# Try it
The data below is to be transcribed word for word; pictures are to be excluded.

# Task data
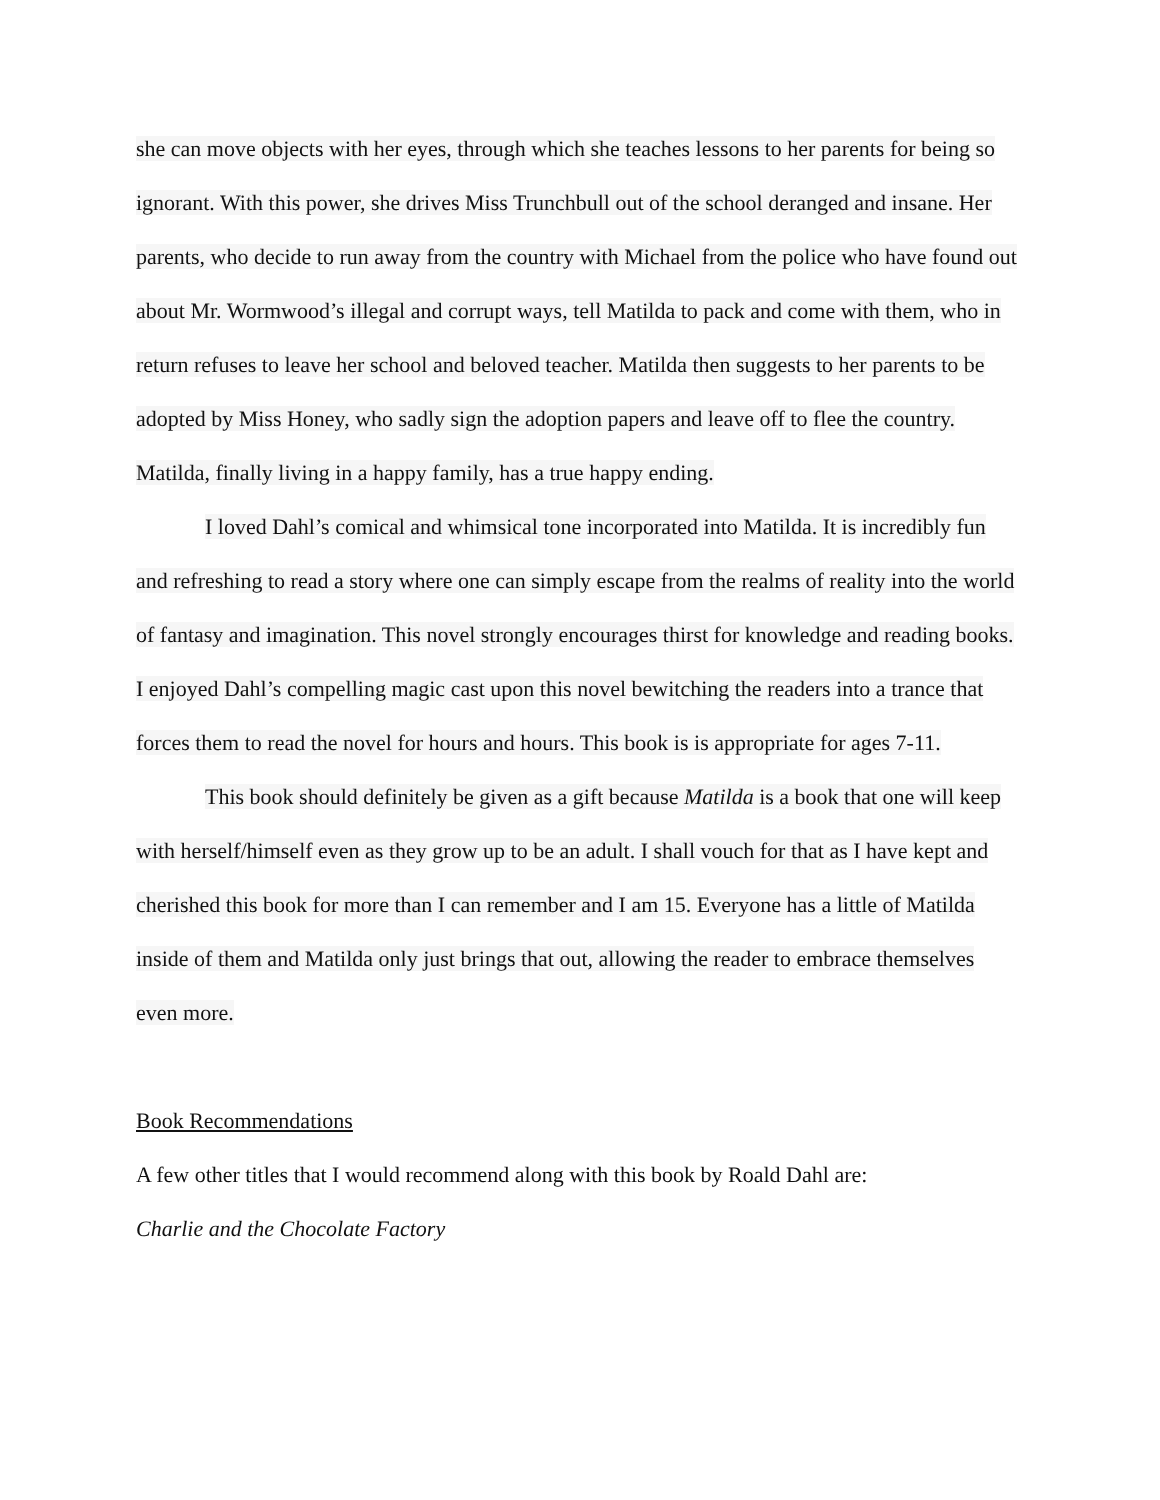she can move objects with her eyes, through which she teaches lessons to her parents for being so ignorant. With this power, she drives Miss Trunchbull out of the school deranged and insane. Her parents, who decide to run away from the country with Michael from the police who have found out about Mr. Wormwood’s illegal and corrupt ways, tell Matilda to pack and come with them, who in return refuses to leave her school and beloved teacher. Matilda then suggests to her parents to be adopted by Miss Honey, who sadly sign the adoption papers and leave off to flee the country. Matilda, finally living in a happy family, has a true happy ending.
I loved Dahl’s comical and whimsical tone incorporated into Matilda. It is incredibly fun and refreshing to read a story where one can simply escape from the realms of reality into the world of fantasy and imagination. This novel strongly encourages thirst for knowledge and reading books. I enjoyed Dahl’s compelling magic cast upon this novel bewitching the readers into a trance that forces them to read the novel for hours and hours. This book is is appropriate for ages 7-11.
This book should definitely be given as a gift because Matilda is a book that one will keep with herself/himself even as they grow up to be an adult. I shall vouch for that as I have kept and cherished this book for more than I can remember and I am 15. Everyone has a little of Matilda inside of them and Matilda only just brings that out, allowing the reader to embrace themselves even more.
Book Recommendations
A few other titles that I would recommend along with this book by Roald Dahl are:
Charlie and the Chocolate Factory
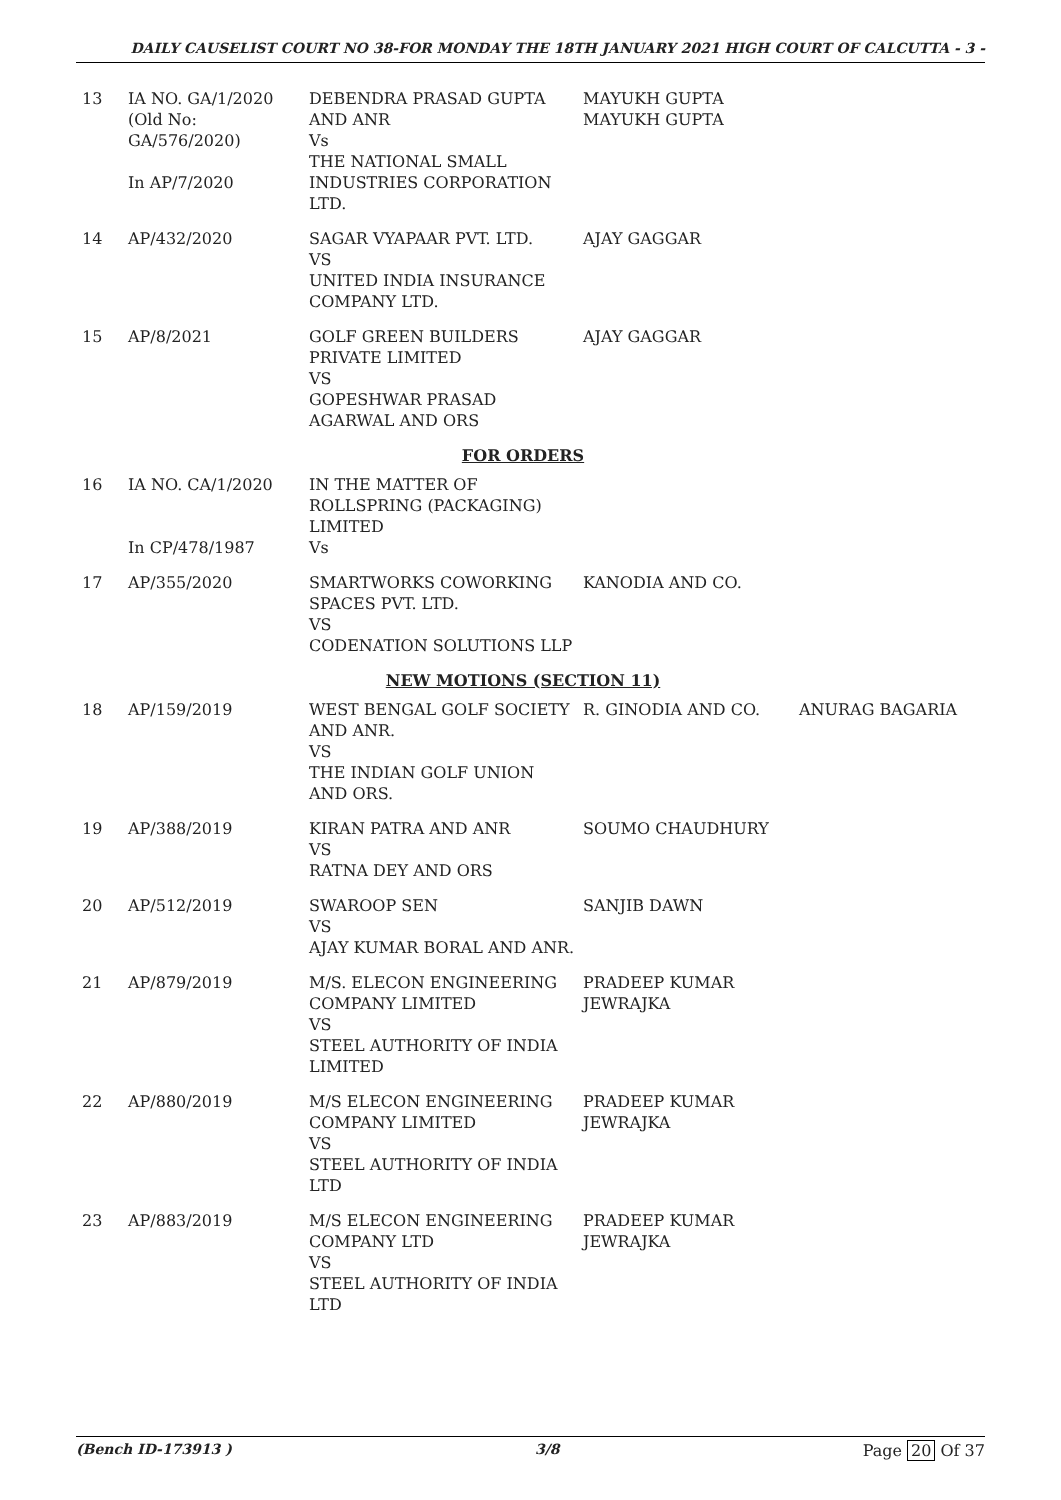DAILY CAUSELIST COURT NO 38-FOR MONDAY THE 18TH JANUARY 2021 HIGH COURT OF CALCUTTA - 3 -
| 13 | IA NO. GA/1/2020 (Old No: GA/576/2020) In AP/7/2020 | DEBENDRA PRASAD GUPTA AND ANR Vs THE NATIONAL SMALL INDUSTRIES CORPORATION LTD. | MAYUKH GUPTA MAYUKH GUPTA | |
| 14 | AP/432/2020 | SAGAR VYAPAAR PVT. LTD. VS UNITED INDIA INSURANCE COMPANY LTD. | AJAY GAGGAR | |
| 15 | AP/8/2021 | GOLF GREEN BUILDERS PRIVATE LIMITED VS GOPESHWAR PRASAD AGARWAL AND ORS | AJAY GAGGAR | |
| FOR ORDERS | | | | |
| 16 | IA NO. CA/1/2020 In CP/478/1987 | IN THE MATTER OF ROLLSPRING (PACKAGING) LIMITED Vs | | |
| 17 | AP/355/2020 | SMARTWORKS COWORKING SPACES PVT. LTD. VS CODENATION SOLUTIONS LLP | KANODIA AND CO. | |
| NEW MOTIONS (SECTION 11) | | | | |
| 18 | AP/159/2019 | WEST BENGAL GOLF SOCIETY AND ANR. VS THE INDIAN GOLF UNION AND ORS. | R. GINODIA AND CO. | ANURAG BAGARIA |
| 19 | AP/388/2019 | KIRAN PATRA AND ANR VS RATNA DEY AND ORS | SOUMO CHAUDHURY | |
| 20 | AP/512/2019 | SWAROOP SEN VS AJAY KUMAR BORAL AND ANR. | SANJIB DAWN | |
| 21 | AP/879/2019 | M/S. ELECON ENGINEERING COMPANY LIMITED VS STEEL AUTHORITY OF INDIA LIMITED | PRADEEP KUMAR JEWRAJKA | |
| 22 | AP/880/2019 | M/S ELECON ENGINEERING COMPANY LIMITED VS STEEL AUTHORITY OF INDIA LTD | PRADEEP KUMAR JEWRAJKA | |
| 23 | AP/883/2019 | M/S ELECON ENGINEERING COMPANY LTD VS STEEL AUTHORITY OF INDIA LTD | PRADEEP KUMAR JEWRAJKA | |
(Bench ID-173913 ) 3/8 Page 20 Of 37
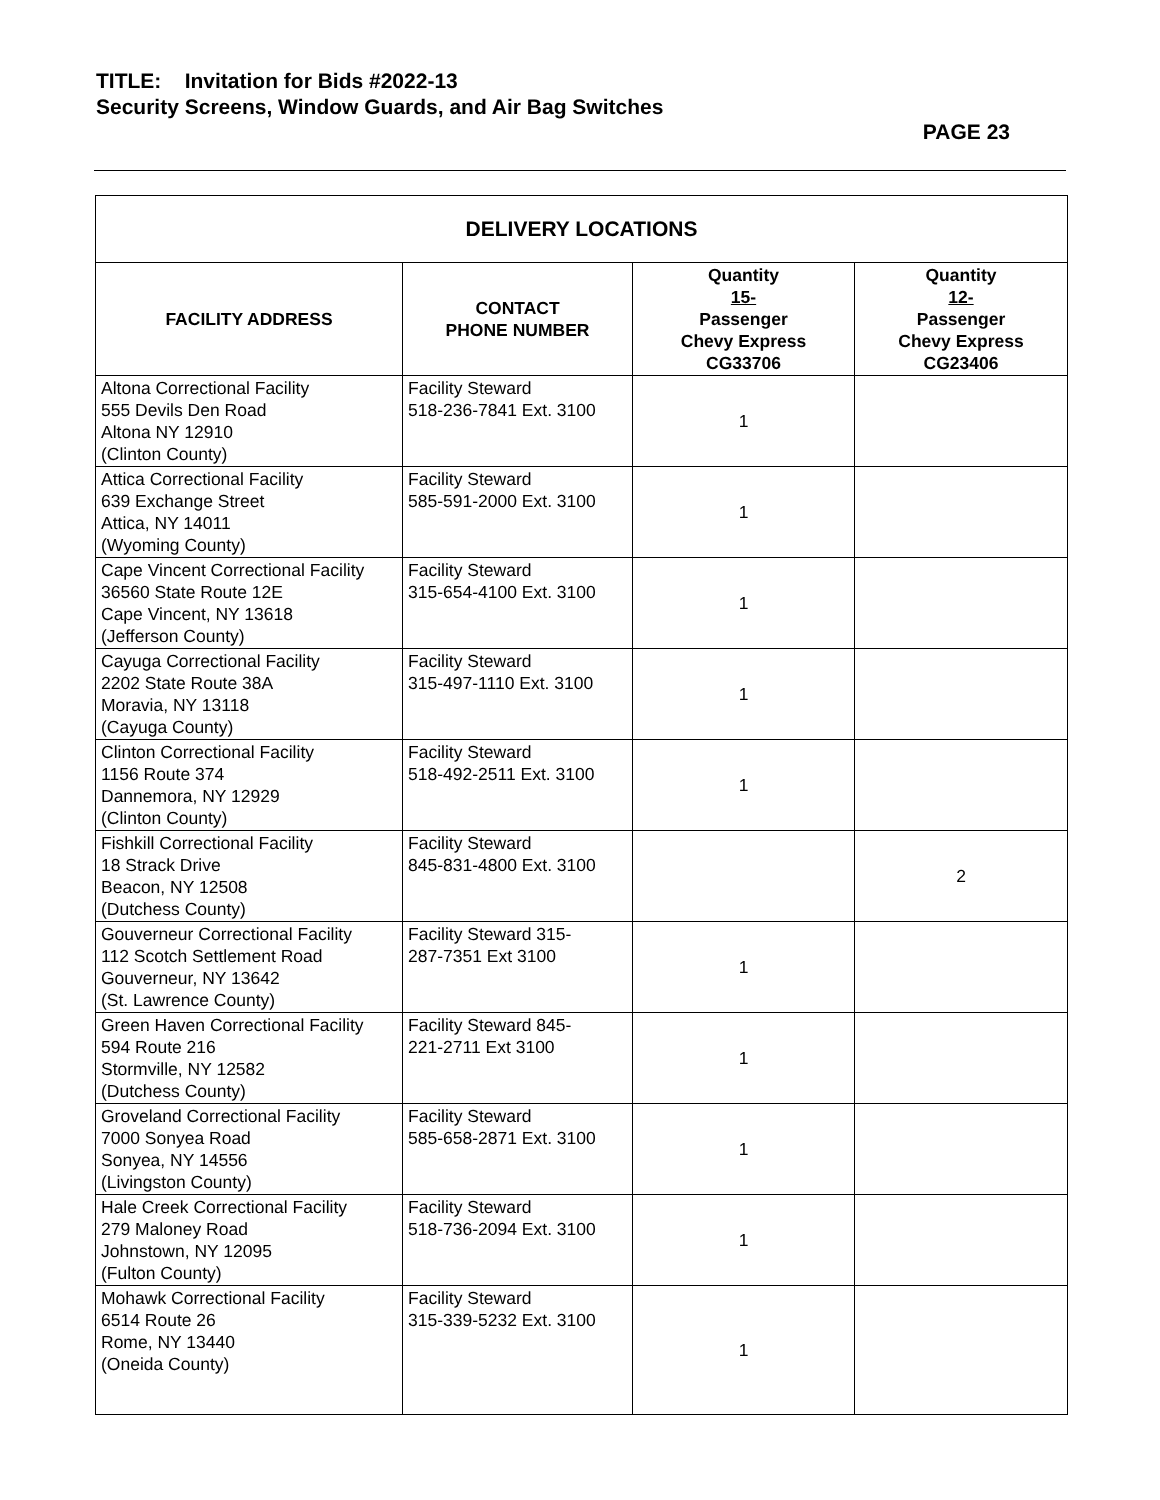TITLE: Invitation for Bids #2022-13
Security Screens, Window Guards, and Air Bag Switches
PAGE 23
| DELIVERY LOCATIONS | | | |
| --- | --- | --- | --- |
| FACILITY ADDRESS | CONTACT PHONE NUMBER | Quantity 15- Passenger Chevy Express CG33706 | Quantity 12- Passenger Chevy Express CG23406 |
| Altona Correctional Facility 555 Devils Den Road Altona NY 12910 (Clinton County) | Facility Steward 518-236-7841 Ext. 3100 | 1 | |
| Attica Correctional Facility 639 Exchange Street Attica, NY 14011 (Wyoming County) | Facility Steward 585-591-2000 Ext. 3100 | 1 | |
| Cape Vincent Correctional Facility 36560 State Route 12E Cape Vincent, NY 13618 (Jefferson County) | Facility Steward 315-654-4100 Ext. 3100 | 1 | |
| Cayuga Correctional Facility 2202 State Route 38A Moravia, NY 13118 (Cayuga County) | Facility Steward 315-497-1110 Ext. 3100 | 1 | |
| Clinton Correctional Facility 1156 Route 374 Dannemora, NY 12929 (Clinton County) | Facility Steward 518-492-2511 Ext. 3100 | 1 | |
| Fishkill Correctional Facility 18 Strack Drive Beacon, NY 12508 (Dutchess County) | Facility Steward 845-831-4800 Ext. 3100 | | 2 |
| Gouverneur Correctional Facility 112 Scotch Settlement Road Gouverneur, NY 13642 (St. Lawrence County) | Facility Steward 315- 287-7351 Ext 3100 | 1 | |
| Green Haven Correctional Facility 594 Route 216 Stormville, NY 12582 (Dutchess County) | Facility Steward 845- 221-2711 Ext 3100 | 1 | |
| Groveland Correctional Facility 7000 Sonyea Road Sonyea, NY 14556 (Livingston County) | Facility Steward 585-658-2871 Ext. 3100 | 1 | |
| Hale Creek Correctional Facility 279 Maloney Road Johnstown, NY 12095 (Fulton County) | Facility Steward 518-736-2094 Ext. 3100 | 1 | |
| Mohawk Correctional Facility 6514 Route 26 Rome, NY 13440 (Oneida County) | Facility Steward 315-339-5232 Ext. 3100 | 1 | |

# Response
she can move objects with her eyes, through which she teaches lessons to her parents for being so ignorant. With this power, she drives Miss Trunchbull out of the school deranged and insane. Her parents, who decide to run away from the country with Michael from the police who have found out about Mr. Wormwood’s illegal and corrupt ways, tell Matilda to pack and come with them, who in return refuses to leave her school and beloved teacher. Matilda then suggests to her parents to be adopted by Miss Honey, who sadly sign the adoption papers and leave off to flee the country. Matilda, finally living in a happy family, has a true happy ending.
I loved Dahl’s comical and whimsical tone incorporated into Matilda. It is incredibly fun and refreshing to read a story where one can simply escape from the realms of reality into the world of fantasy and imagination. This novel strongly encourages thirst for knowledge and reading books. I enjoyed Dahl’s compelling magic cast upon this novel bewitching the readers into a trance that forces them to read the novel for hours and hours. This book is is appropriate for ages 7-11.
This book should definitely be given as a gift because Matilda is a book that one will keep with herself/himself even as they grow up to be an adult. I shall vouch for that as I have kept and cherished this book for more than I can remember and I am 15. Everyone has a little of Matilda inside of them and Matilda only just brings that out, allowing the reader to embrace themselves even more.
Book Recommendations
A few other titles that I would recommend along with this book by Roald Dahl are:
Charlie and the Chocolate Factory
DAILY CAUSELIST COURT NO 38-FOR MONDAY THE 18TH JANUARY 2021 HIGH COURT OF CALCUTTA - 3 -
| 13 | IA NO. GA/1/2020 (Old No: GA/576/2020) In AP/7/2020 | DEBENDRA PRASAD GUPTA AND ANR Vs THE NATIONAL SMALL INDUSTRIES CORPORATION LTD. | MAYUKH GUPTA MAYUKH GUPTA | |
| 14 | AP/432/2020 | SAGAR VYAPAAR PVT. LTD. VS UNITED INDIA INSURANCE COMPANY LTD. | AJAY GAGGAR | |
| 15 | AP/8/2021 | GOLF GREEN BUILDERS PRIVATE LIMITED VS GOPESHWAR PRASAD AGARWAL AND ORS | AJAY GAGGAR | |
| FOR ORDERS | | | | |
| 16 | IA NO. CA/1/2020 In CP/478/1987 | IN THE MATTER OF ROLLSPRING (PACKAGING) LIMITED Vs | | |
| 17 | AP/355/2020 | SMARTWORKS COWORKING SPACES PVT. LTD. VS CODENATION SOLUTIONS LLP | KANODIA AND CO. | |
| NEW MOTIONS (SECTION 11) | | | | |
| 18 | AP/159/2019 | WEST BENGAL GOLF SOCIETY AND ANR. VS THE INDIAN GOLF UNION AND ORS. | R. GINODIA AND CO. | ANURAG BAGARIA |
| 19 | AP/388/2019 | KIRAN PATRA AND ANR VS RATNA DEY AND ORS | SOUMO CHAUDHURY | |
| 20 | AP/512/2019 | SWAROOP SEN VS AJAY KUMAR BORAL AND ANR. | SANJIB DAWN | |
| 21 | AP/879/2019 | M/S. ELECON ENGINEERING COMPANY LIMITED VS STEEL AUTHORITY OF INDIA LIMITED | PRADEEP KUMAR JEWRAJKA | |
| 22 | AP/880/2019 | M/S ELECON ENGINEERING COMPANY LIMITED VS STEEL AUTHORITY OF INDIA LTD | PRADEEP KUMAR JEWRAJKA | |
| 23 | AP/883/2019 | M/S ELECON ENGINEERING COMPANY LTD VS STEEL AUTHORITY OF INDIA LTD | PRADEEP KUMAR JEWRAJKA | |
(Bench ID-173913 ) 3/8 Page 20 Of 37
TITLE: Invitation for Bids #2022-13
Security Screens, Window Guards, and Air Bag Switches
PAGE 23
| DELIVERY LOCATIONS | | | |
| --- | --- | --- | --- |
| FACILITY ADDRESS | CONTACT PHONE NUMBER | Quantity 15- Passenger Chevy Express CG33706 | Quantity 12- Passenger Chevy Express CG23406 |
| Altona Correctional Facility 555 Devils Den Road Altona NY 12910 (Clinton County) | Facility Steward 518-236-7841 Ext. 3100 | 1 | |
| Attica Correctional Facility 639 Exchange Street Attica, NY 14011 (Wyoming County) | Facility Steward 585-591-2000 Ext. 3100 | 1 | |
| Cape Vincent Correctional Facility 36560 State Route 12E Cape Vincent, NY 13618 (Jefferson County) | Facility Steward 315-654-4100 Ext. 3100 | 1 | |
| Cayuga Correctional Facility 2202 State Route 38A Moravia, NY 13118 (Cayuga County) | Facility Steward 315-497-1110 Ext. 3100 | 1 | |
| Clinton Correctional Facility 1156 Route 374 Dannemora, NY 12929 (Clinton County) | Facility Steward 518-492-2511 Ext. 3100 | 1 | |
| Fishkill Correctional Facility 18 Strack Drive Beacon, NY 12508 (Dutchess County) | Facility Steward 845-831-4800 Ext. 3100 | | 2 |
| Gouverneur Correctional Facility 112 Scotch Settlement Road Gouverneur, NY 13642 (St. Lawrence County) | Facility Steward 315- 287-7351 Ext 3100 | 1 | |
| Green Haven Correctional Facility 594 Route 216 Stormville, NY 12582 (Dutchess County) | Facility Steward 845- 221-2711 Ext 3100 | 1 | |
| Groveland Correctional Facility 7000 Sonyea Road Sonyea, NY 14556 (Livingston County) | Facility Steward 585-658-2871 Ext. 3100 | 1 | |
| Hale Creek Correctional Facility 279 Maloney Road Johnstown, NY 12095 (Fulton County) | Facility Steward 518-736-2094 Ext. 3100 | 1 | |
| Mohawk Correctional Facility 6514 Route 26 Rome, NY 13440 (Oneida County) | Facility Steward 315-339-5232 Ext. 3100 | 1 | |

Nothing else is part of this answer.